Bei den Muskelrelaxanzien handelt es sich um rezeptpflichtige Arzneimittel, die dir ein Arzt verordnen muss. In den auf dem Markt erhältlichen Medikamenten sind entweder peripher wirkende oder zentral wirkende Substanzen enthalten. Folgende Wirkstoffe können beispielsweise in den peripher wirkenden Präparaten vorkommen:
Zu den zentralen Muskelrelaxanzien zählen:
Die Wirkstoffe sind unter verschiedenen Herstellernamen in Apotheken erhältlich. Tracrium, Metoflex, Esmeron, Mydocalm, Lioresal, Dantrolen, Botox oder Sirdalud sind Beispiele für Markennamen von verschreibungspflichtigen, muskelrelaxierenden Präparaten.
Muskelrelaxantien setzen den Muskeltonus der Skelettmuskulatur herab. Dies geschieht durch eine Blockierung der Reizübertragung. Auf Zellebene funktioniert diese Informationsübertragung durch Botenstoffmoleküle, die an Rezeptoren auf den Zellen binden. Eine Hemmung erfolgt, indem eine Ausschüttung der Botenstoffe verhindert oder die Rezeptoren blockiert werden. Periphere Muskelrelaxanzien hemmen Signale, die von einer Nervenzelle an die Muskelzelle gesendet werden. Die Muskulatur erschlafft und ist temporär gelähmt. Nach einiger Zeit baut der Körper die Stoffe wieder ab oder sie werden durch die Gabe eines Medikaments antagonisiert, sodass die Lähmung nachlässt. Zentrale Muskelrelaxanzien hemmen die Signalübertragung schon auf der Ebene des zentralen Nervensystems und blockieren die Informationsweiterleitung von Nerv zu Nerv.

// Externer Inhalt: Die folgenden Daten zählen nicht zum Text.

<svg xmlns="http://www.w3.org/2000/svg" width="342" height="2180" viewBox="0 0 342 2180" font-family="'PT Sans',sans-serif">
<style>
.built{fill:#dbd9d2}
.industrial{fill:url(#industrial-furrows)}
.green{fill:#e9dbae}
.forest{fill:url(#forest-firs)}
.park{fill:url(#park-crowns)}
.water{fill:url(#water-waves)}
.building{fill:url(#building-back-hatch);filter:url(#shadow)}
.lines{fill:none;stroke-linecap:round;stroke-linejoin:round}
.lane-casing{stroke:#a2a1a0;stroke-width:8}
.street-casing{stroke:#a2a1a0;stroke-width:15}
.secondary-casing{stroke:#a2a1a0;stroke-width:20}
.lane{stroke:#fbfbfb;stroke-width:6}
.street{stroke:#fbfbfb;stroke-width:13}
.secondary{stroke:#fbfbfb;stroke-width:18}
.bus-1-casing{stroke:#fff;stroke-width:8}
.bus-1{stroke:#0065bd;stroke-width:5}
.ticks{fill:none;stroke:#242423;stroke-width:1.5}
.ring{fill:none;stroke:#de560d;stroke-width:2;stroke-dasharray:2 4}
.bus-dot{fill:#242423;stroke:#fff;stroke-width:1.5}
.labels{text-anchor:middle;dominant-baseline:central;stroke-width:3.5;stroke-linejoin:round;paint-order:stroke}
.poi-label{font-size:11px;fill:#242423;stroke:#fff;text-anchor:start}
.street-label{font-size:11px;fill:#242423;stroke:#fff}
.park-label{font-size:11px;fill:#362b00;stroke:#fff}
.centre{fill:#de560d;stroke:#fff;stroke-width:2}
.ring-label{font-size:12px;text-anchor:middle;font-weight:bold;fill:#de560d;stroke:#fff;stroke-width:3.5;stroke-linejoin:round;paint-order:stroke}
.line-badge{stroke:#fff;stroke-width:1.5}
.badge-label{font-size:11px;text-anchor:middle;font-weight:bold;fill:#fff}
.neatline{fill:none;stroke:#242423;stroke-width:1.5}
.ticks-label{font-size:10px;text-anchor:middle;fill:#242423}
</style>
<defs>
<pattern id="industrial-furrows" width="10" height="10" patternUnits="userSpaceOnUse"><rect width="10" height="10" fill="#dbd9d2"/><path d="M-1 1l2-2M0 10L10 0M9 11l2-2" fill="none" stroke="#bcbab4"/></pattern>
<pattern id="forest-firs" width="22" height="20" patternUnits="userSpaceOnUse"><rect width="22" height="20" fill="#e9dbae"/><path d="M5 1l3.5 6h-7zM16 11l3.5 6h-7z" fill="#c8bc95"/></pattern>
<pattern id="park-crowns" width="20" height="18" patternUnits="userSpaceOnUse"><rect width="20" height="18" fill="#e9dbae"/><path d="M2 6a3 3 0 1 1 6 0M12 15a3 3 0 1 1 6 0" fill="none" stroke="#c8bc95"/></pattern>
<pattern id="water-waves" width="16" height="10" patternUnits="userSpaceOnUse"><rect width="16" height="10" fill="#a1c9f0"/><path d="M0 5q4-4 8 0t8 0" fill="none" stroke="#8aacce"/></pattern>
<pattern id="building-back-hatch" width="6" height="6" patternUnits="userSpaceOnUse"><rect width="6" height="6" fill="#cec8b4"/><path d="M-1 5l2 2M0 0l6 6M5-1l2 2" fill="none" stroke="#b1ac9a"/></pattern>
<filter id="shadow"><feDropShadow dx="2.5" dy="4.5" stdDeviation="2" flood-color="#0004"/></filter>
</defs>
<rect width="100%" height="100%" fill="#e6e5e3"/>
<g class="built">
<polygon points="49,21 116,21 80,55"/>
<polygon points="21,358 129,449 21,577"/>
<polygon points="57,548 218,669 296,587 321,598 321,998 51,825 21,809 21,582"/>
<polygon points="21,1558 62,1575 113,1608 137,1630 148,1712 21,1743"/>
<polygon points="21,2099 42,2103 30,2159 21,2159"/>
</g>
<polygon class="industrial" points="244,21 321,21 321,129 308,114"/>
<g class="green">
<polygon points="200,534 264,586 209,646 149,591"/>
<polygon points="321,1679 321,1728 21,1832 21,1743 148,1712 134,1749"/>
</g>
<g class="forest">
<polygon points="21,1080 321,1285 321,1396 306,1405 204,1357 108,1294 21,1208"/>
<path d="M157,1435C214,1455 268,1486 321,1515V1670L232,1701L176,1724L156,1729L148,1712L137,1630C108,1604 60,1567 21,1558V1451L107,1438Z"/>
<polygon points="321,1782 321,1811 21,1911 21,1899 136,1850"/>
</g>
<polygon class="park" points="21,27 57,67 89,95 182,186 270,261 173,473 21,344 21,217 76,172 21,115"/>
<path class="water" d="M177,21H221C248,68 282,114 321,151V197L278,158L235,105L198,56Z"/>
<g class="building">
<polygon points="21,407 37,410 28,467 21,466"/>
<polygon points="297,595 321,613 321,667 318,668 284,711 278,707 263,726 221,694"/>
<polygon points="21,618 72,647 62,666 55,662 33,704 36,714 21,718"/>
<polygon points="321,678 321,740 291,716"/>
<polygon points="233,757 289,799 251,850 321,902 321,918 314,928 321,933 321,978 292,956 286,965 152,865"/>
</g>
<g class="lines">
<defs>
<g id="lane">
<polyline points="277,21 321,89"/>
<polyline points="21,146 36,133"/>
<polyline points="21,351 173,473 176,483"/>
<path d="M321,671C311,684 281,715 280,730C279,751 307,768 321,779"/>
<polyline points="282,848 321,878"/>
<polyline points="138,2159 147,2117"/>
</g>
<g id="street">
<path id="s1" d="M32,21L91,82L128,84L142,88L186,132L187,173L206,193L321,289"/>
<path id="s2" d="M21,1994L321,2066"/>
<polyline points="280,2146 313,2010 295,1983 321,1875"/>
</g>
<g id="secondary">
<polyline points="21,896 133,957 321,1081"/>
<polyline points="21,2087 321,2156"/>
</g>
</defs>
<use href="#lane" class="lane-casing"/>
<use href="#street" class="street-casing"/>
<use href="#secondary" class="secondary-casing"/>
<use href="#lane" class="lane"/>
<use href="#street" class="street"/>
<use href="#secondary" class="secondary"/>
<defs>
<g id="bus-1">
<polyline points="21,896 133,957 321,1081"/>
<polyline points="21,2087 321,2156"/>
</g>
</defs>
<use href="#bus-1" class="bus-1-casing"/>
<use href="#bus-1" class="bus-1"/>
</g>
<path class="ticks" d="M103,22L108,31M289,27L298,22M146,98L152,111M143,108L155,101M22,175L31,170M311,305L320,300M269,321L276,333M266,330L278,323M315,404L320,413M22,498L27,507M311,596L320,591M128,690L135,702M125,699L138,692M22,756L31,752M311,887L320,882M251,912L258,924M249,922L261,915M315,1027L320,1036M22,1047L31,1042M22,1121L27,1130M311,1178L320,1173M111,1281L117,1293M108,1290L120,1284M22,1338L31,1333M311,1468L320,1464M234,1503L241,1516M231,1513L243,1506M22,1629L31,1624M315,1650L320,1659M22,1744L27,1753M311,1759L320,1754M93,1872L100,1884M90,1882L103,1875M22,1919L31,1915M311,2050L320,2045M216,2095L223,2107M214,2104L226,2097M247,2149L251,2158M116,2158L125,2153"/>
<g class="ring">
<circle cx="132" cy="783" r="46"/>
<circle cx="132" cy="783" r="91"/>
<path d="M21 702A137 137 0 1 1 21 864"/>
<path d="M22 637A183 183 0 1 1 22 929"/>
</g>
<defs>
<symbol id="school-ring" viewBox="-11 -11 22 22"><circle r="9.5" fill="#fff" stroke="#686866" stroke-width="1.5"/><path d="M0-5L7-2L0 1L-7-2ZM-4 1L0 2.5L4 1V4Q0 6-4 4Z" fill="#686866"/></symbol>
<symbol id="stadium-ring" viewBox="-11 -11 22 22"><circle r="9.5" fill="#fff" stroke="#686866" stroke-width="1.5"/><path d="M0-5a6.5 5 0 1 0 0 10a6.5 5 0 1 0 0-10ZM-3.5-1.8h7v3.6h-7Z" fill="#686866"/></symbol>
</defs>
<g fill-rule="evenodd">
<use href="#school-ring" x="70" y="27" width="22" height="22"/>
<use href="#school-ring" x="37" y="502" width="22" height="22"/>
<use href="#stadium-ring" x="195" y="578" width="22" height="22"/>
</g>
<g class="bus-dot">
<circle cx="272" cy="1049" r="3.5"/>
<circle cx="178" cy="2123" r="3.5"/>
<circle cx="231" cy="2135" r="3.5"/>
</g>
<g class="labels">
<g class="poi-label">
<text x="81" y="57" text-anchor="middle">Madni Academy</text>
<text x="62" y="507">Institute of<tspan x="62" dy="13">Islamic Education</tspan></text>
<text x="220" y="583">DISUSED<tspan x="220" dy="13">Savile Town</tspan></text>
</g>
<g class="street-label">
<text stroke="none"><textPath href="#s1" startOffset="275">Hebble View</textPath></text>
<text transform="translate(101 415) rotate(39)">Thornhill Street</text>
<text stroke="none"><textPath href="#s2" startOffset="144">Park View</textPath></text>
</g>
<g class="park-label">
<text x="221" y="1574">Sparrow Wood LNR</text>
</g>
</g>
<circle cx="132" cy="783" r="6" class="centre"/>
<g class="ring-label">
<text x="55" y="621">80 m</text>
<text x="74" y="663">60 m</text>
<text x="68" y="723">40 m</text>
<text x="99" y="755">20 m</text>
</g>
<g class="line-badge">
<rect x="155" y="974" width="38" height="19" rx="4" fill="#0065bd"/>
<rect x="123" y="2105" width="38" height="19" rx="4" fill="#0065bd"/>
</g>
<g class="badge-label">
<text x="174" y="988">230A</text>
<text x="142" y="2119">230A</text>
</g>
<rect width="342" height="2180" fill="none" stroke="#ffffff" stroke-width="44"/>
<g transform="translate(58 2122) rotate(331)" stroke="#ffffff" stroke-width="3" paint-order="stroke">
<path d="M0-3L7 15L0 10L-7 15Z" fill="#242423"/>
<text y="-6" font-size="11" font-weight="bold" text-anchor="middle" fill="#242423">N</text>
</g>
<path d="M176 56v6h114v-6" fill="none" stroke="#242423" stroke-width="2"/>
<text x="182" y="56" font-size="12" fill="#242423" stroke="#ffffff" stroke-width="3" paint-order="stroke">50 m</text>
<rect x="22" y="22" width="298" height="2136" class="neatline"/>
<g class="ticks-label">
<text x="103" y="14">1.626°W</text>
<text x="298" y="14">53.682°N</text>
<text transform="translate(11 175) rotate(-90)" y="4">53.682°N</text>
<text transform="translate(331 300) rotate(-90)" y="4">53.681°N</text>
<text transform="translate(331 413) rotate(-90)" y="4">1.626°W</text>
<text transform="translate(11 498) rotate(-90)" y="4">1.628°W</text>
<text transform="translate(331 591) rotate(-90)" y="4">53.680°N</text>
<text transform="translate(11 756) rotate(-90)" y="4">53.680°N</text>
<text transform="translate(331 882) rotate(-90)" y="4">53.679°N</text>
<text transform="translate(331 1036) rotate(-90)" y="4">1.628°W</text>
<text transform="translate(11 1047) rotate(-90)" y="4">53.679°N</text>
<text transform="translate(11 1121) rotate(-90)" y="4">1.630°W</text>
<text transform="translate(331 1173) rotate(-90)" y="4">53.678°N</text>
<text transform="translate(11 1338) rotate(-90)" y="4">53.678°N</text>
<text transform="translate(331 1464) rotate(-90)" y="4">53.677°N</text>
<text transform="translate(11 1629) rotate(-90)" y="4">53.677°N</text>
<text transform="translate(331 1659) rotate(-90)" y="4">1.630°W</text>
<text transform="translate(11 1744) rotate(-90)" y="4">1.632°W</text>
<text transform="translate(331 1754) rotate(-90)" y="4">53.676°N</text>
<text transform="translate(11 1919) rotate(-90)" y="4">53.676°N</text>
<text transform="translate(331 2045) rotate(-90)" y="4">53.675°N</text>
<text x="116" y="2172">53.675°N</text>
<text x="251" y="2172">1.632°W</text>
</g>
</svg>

Peripher wirksame Muskelrelaxanzien kommen in der Medizin vor allem bei chirurgischen Eingriffen und während einer Anästhesie zum Einsatz, um die Muskulatur zu entspannen und ruhigzustellen. Substanzen zur Muskelrelaxation werden aber auch bei Krampfzuständen, Vergiftungen, zur Vorbeugung von Muskel- oder Sehnenrissen beim Sport oder während einer Therapie oder bei Verspannungen der Rücken- oder Nackenmuskulatur genutzt. Hier kommen auch die zentral wirksamen Stoffe zum Einsatz. Bei kosmetischen Behandlungen wird das Botulinumtoxin A – ein weiteres peripher wirksames Muskelrelaxans und Nervengift – eingesetzt, um eine Ruhigstellung der Gesichtsmuskulatur zu erreichen, die Gesichtshaut zu glätten und einer weiteren Faltenbildung vorzubeugen.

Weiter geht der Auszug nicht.